### PROBLEM STATEMENT:
Copy out each record that follows exactly, and omit any picture you find.

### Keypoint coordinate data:
★ ★ ★ ★ ★

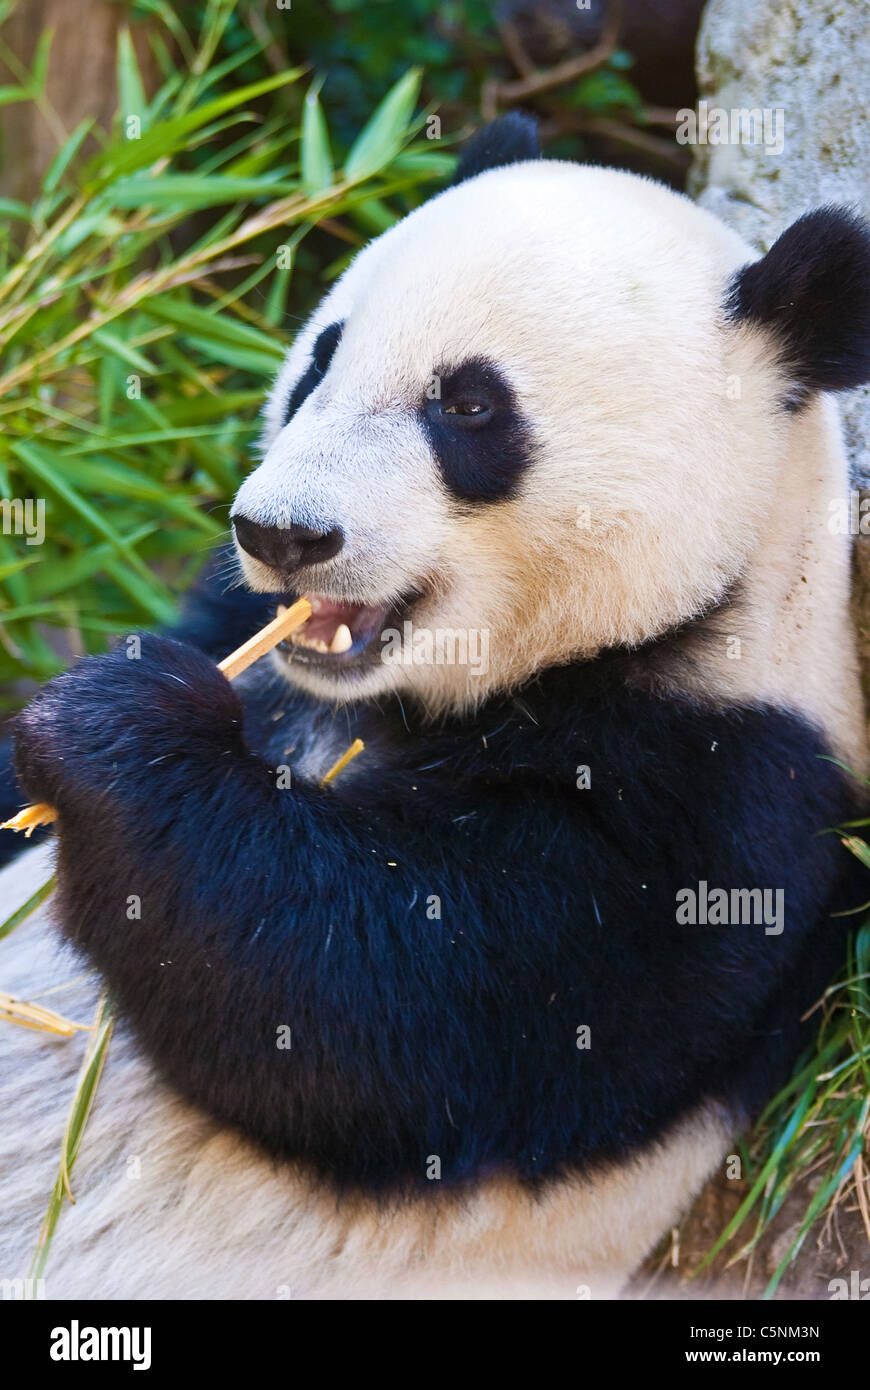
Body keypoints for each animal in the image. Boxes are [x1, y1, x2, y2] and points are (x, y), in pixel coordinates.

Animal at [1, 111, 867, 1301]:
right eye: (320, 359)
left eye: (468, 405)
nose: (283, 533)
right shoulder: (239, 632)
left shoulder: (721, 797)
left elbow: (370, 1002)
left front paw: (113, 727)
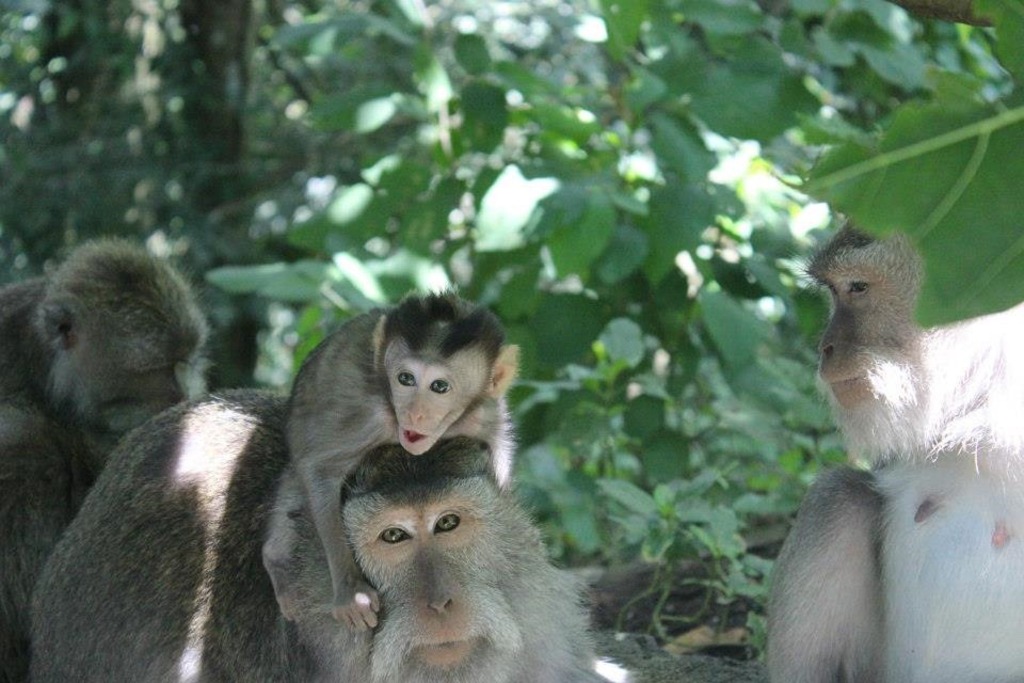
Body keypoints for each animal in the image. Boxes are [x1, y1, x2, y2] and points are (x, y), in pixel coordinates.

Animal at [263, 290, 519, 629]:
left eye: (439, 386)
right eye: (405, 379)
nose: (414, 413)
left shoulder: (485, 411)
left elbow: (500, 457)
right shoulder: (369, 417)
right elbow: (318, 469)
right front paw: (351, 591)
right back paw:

★ ★ ★ ★ ★

### TASK ANSWER:
Body keypoints for each animal in the image. Boxes are [x1, y1, x2, y2] and points are (x, y), in pixel coordinates.

Animal at [1, 111, 867, 1301]:
right eye: (320, 359)
left eye: (468, 405)
nose: (283, 533)
right shoulder: (239, 632)
left shoulder: (721, 797)
left elbow: (370, 1002)
left front paw: (113, 727)
Body keypoints for each animal in the image. Boxes are [x1, y1, x2, y2] and points are (x, y), in pixel coordinates.

Animal at [263, 290, 519, 629]:
left eye: (439, 386)
right eye: (405, 379)
nose: (414, 413)
left shoulder: (485, 411)
left elbow: (500, 457)
right shoulder: (369, 417)
right elbow: (318, 469)
right front paw: (351, 591)
right back paw:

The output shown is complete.